Worse, after spearing a lionfish, some cullers feed the corpse to potential predators instead of hauling it out of the water as required by law. That’s a problem because predators learn to associate food with divers. Now, in some places, snappers, groupers, and eels seem to be behaving more aggressively toward divers who are hunting them. “It creates a dangerous environment for divers,” says Quilliam. “Moray eels get quite big and have extremely nasty teeth, which face all the wrong way.” Their hooked rear teeth and lack of tongue gives them a maw familiar to viewers of the sci-fi movie Alien. Though culling seems to be keeping lionfish in check for now, human hunters are no replacement for natural predators.
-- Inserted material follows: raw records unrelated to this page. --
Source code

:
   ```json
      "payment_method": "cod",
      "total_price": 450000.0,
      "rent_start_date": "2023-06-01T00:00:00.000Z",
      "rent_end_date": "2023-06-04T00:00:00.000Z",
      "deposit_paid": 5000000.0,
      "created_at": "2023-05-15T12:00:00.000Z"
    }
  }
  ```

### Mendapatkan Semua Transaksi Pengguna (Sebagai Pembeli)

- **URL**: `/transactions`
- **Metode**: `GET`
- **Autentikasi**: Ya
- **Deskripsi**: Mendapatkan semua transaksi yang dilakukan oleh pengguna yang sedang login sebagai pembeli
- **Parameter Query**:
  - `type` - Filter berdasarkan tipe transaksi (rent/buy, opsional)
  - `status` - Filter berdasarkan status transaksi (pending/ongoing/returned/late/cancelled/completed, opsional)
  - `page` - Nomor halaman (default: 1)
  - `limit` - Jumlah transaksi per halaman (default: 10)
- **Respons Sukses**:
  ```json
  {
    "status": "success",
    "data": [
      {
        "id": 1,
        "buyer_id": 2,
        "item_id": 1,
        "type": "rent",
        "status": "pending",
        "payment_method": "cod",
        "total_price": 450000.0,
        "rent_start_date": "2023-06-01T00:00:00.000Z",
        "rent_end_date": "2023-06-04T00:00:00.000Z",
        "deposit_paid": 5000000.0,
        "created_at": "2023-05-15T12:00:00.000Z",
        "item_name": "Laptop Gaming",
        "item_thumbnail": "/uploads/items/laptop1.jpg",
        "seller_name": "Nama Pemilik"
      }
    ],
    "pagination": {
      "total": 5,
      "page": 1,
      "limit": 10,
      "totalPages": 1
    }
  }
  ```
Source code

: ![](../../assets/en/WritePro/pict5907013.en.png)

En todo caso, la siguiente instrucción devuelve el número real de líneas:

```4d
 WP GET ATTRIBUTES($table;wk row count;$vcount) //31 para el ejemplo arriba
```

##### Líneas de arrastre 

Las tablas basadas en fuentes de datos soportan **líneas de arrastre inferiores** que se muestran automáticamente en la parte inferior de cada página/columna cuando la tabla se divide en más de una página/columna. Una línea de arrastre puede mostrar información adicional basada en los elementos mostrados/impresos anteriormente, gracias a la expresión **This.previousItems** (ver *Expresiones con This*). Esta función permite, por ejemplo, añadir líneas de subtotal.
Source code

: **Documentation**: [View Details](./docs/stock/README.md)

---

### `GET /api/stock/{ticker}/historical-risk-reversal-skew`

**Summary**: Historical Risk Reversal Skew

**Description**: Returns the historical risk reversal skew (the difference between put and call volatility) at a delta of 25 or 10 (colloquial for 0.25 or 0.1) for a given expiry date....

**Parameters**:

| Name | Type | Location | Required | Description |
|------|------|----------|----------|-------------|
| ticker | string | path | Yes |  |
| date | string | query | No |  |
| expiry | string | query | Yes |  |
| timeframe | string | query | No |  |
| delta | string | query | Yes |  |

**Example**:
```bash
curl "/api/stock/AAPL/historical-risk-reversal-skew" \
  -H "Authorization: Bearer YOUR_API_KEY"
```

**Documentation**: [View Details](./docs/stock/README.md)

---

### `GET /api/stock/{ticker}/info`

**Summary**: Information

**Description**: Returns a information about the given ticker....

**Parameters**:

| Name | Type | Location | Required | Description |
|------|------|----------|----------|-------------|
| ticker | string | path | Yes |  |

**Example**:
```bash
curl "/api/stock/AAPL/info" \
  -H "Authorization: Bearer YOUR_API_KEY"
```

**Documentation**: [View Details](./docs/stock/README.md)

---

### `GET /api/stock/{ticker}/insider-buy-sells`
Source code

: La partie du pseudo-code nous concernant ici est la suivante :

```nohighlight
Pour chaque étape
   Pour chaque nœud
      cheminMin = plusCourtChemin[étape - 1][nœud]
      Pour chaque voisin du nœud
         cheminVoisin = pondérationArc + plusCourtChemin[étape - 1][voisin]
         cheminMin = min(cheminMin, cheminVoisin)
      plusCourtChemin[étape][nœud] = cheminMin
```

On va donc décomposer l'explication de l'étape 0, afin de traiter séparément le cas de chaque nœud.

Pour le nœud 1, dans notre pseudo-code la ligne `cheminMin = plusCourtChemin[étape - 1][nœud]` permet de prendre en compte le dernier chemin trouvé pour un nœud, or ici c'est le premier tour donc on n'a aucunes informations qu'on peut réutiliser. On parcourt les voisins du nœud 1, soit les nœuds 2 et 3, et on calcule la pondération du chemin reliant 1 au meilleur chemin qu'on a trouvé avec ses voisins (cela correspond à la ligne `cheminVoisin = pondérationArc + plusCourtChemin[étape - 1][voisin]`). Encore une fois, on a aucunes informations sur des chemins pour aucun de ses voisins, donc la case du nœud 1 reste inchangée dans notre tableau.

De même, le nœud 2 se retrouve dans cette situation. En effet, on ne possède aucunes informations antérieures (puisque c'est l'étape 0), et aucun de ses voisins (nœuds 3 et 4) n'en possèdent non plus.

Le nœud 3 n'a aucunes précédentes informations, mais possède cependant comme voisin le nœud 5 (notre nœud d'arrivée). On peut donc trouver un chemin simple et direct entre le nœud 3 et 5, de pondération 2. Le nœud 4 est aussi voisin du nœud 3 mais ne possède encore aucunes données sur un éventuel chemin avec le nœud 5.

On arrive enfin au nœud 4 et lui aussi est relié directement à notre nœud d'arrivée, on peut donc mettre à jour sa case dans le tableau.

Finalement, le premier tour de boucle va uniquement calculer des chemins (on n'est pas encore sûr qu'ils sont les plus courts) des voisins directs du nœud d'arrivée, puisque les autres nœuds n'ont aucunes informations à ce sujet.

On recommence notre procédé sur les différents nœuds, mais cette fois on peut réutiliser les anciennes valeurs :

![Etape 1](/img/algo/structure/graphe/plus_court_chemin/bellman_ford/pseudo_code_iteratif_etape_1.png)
That’s why Lionfish University’s footage, posted in February of this year, is exciting—it suggests that lionfish could find a new equilibrium in these seas independent of human intervention. The grouper’s behavior is no longer an isolated event: A diver photographed a reef shark hunting and eating a lionfish in April of this year. “If the predator fish can learn to hunt lionfish on their own,” says Foster, “unaided by people, some balance will come into play.”
It’s late in the day on Grand Cayman. Tall white cruise ships that earlier bobbed outside the island’s ring of coral have pulled anchor, loaded with sun-kissed tourists, bound for other ports. It becomes still as day descends to dusk—at least on land.
Below the surface of the island’s clear waters, lionfish stir, preferring to hunt at dawn and dusk. For years they’ve ruled these waters unchecked. But that’s starting to change. Maybe tonight something will hunt them back.